A Vancouver Island man didn’t think twice when he punched a cougar in the face to rescue his puppy.

The alarming incident happened on Friday when Langford’s Shawn Hanson was just about to clean his day’s catch at Salmon Beach near Ucluelet.

“I hear a yelp and see it dragging the puppy off into the bushes,” Hanson wrote on a public Facebook group, warning other Islanders about local cougar, wolf, and bear sightings.

His one-year-old miniature dachshund, Bailey, who had been sitting by Hanson, was quickly snatched by the predator and carried off into thick brush.

“Without thinking I chase in after it, catching up as it stops to see what is following. I grab Bailey with one hand, punch the cougar in the face with the other, and it release its grip on her neck,” he wrote.

Hanson then left Bailey with his partner and made a sprint to his truck to grab a 12-gauge shotgun and a box of shells. He made his way back to the spot where he hit the cougar.

“It was looking right at me, took a couple quick steps towards me, and was within 10-15 feet and closing,” described Hanson.
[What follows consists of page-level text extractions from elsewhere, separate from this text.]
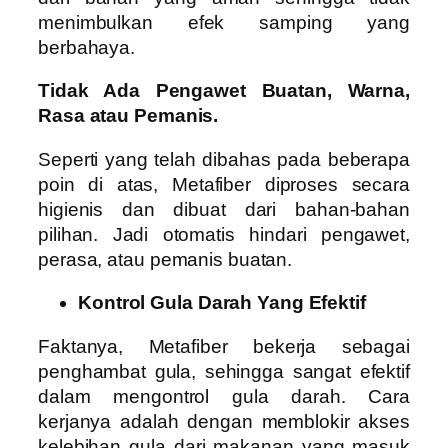
menimbulkan efek samping yang
berbahaya.
Tidak Ada Pengawet Buatan, Warna,
Rasa atau Pemanis.
Seperti yang telah dibahas pada beberapa
poin di atas, Metafiber diproses secara
higienis dan dibuat dari bahan-bahan
pilihan. Jadi otomatis hindari pengawet,
perasa, atau pemanis buatan.
Kontrol Gula Darah Yang Efektif
Faktanya, Metafiber bekerja sebagai
penghambat gula, sehingga sangat efektif
dalam mengontrol gula darah. Cara
kerjanya adalah dengan memblokir akses
kelebihan gula dari makanan yang masuk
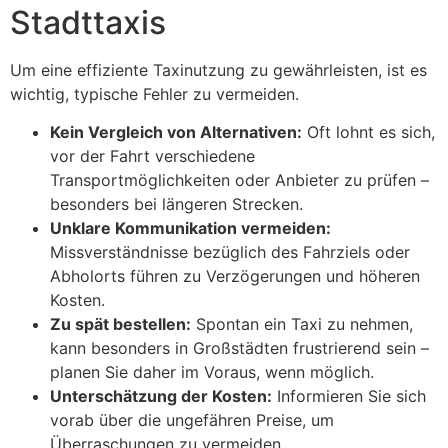
Stadttaxis
Um eine effiziente Taxinutzung zu gewährleisten, ist es
wichtig, typische Fehler zu vermeiden.
Kein Vergleich von Alternativen:
Oft lohnt es sich,
vor der Fahrt verschiedene
Transportmöglichkeiten oder Anbieter zu prüfen –
besonders bei längeren Strecken.
Unklare Kommunikation vermeiden:
Missverständnisse bezüglich des Fahrziels oder
Abholorts führen zu Verzögerungen und höheren
Kosten.
Zu spät bestellen:
Spontan ein Taxi zu nehmen,
kann besonders in Großstädten frustrierend sein –
planen Sie daher im Voraus, wenn möglich.
Unterschätzung der Kosten:
Informieren Sie sich
vorab über die ungefähren Preise, um
Überraschungen zu vermeiden.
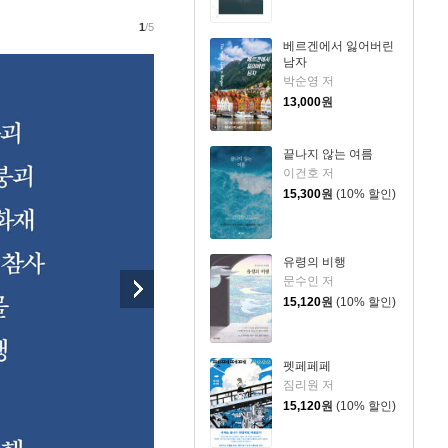
1
/5
베르겐에서 잃어버린
남자
박순영 저
13,000
원
끝나지 않는 여름
이건호 저
15,300
원
(10% 할인)
유령의 비행
문수인 저
15,120
원
(10% 할인)
펫페페페
짐리원 저
15,120
원
(10% 할인)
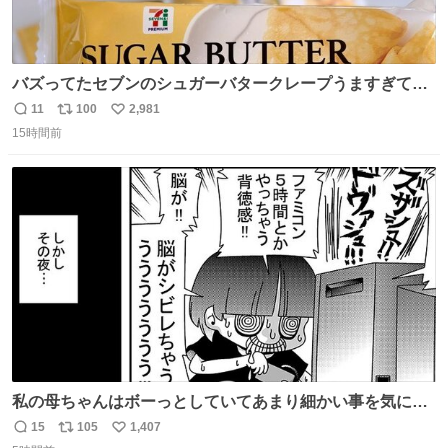
バズってたセブンのシュガーバタークレープうますぎて
7NOWで買い溜め🛒💭
11
100
2,981
返
リ
い
15時間前
信
ポ
い
数
ス
ね
ト
数
数
私の母ちゃんはボーっとしていてあまり細かい事を気にし
ません。優秀な人の多い現代の価値観から見ると、あまり
15
105
1,407
返
リ
い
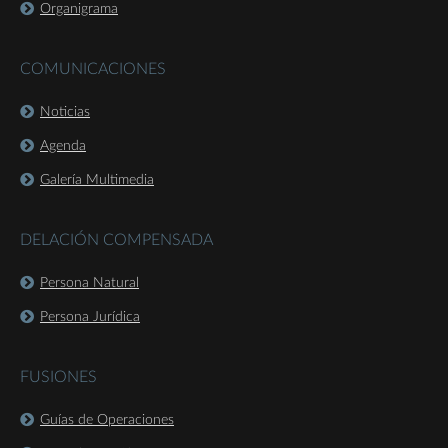
Organigrama
COMUNICACIONES
Noticias
Agenda
Galería Multimedia
DELACIÓN COMPENSADA
Persona Natural
Persona Jurídica
FUSIONES
Guías de Operaciones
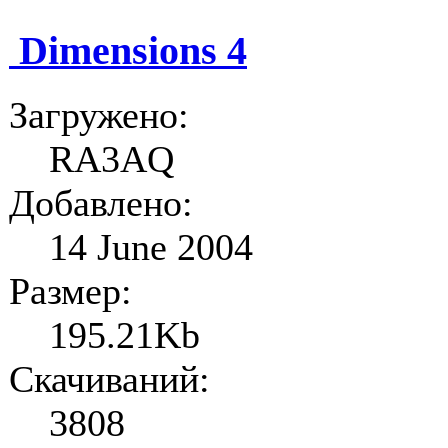
Dimensions 4
Загружено:
RA3AQ
Добавлено:
14 June 2004
Размер:
195.21Kb
Скачиваний:
3808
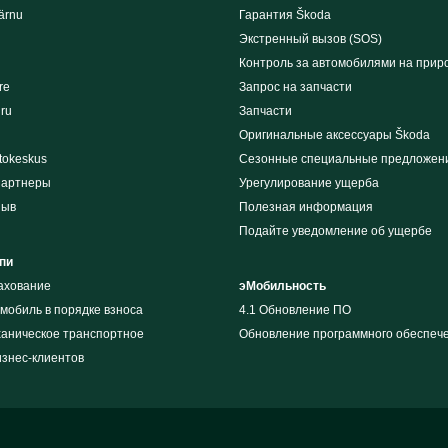
ärnu
Гарантия Škoda
Экстренный вызов (SOS)
Контроль за автомобилями на прир
re
Запрос на запчасти
iru
Запчасти
Оригинальные аксессуары Škoda
tokeskus
Сезонные специальные предложен
партнеры
Урегулирование ущерба
зыв
Полезная информация
Подайте уведомление об ущербе
пи
рахование
эМобильность
мобиль в порядке взноса
4.1 Обновление ПО
ханическое транспортное
Обновление программного обеспеч
изнес-клиентов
Then he shot the cougar dead.

Shawn Hanson posted a picture of the cougar after it attacked his puppy on Vancouver Island. (Facebook photo)

Conservation officers later arrived to collect the animal, and warned there was a bigger cougar prowling in the same area.

Tara Kerner, who was with Hanson at the time, said officers explained dry weather makes hunting more difficult for cougars because they make more noise with their paws crunching dry leaves and sticks while stalking.

They soon start to get desperate and go after dogs and cats, she was told.

Hanson and commenters in the Facebook thread voiced their sympathies for the dead animal, concluding the young cougar must have been starving.

“It was obviously really hungry,” Hanson told the Westerly News. “It was pretty scrawny, skin and bones, and its hair was pretty shabby so it hadn’t been getting the nutrition it needed,” he said, adding it was a “ballsy” move for the animal to grab Bailey and later confront him in the bush.

People who encounter cougars are urged to never take their eyes away from the animal and to make themselves look big to deter any possible advances.

As for Bailey, a full recovery is expected after she was treated for some puncture wounds and a swollen neck.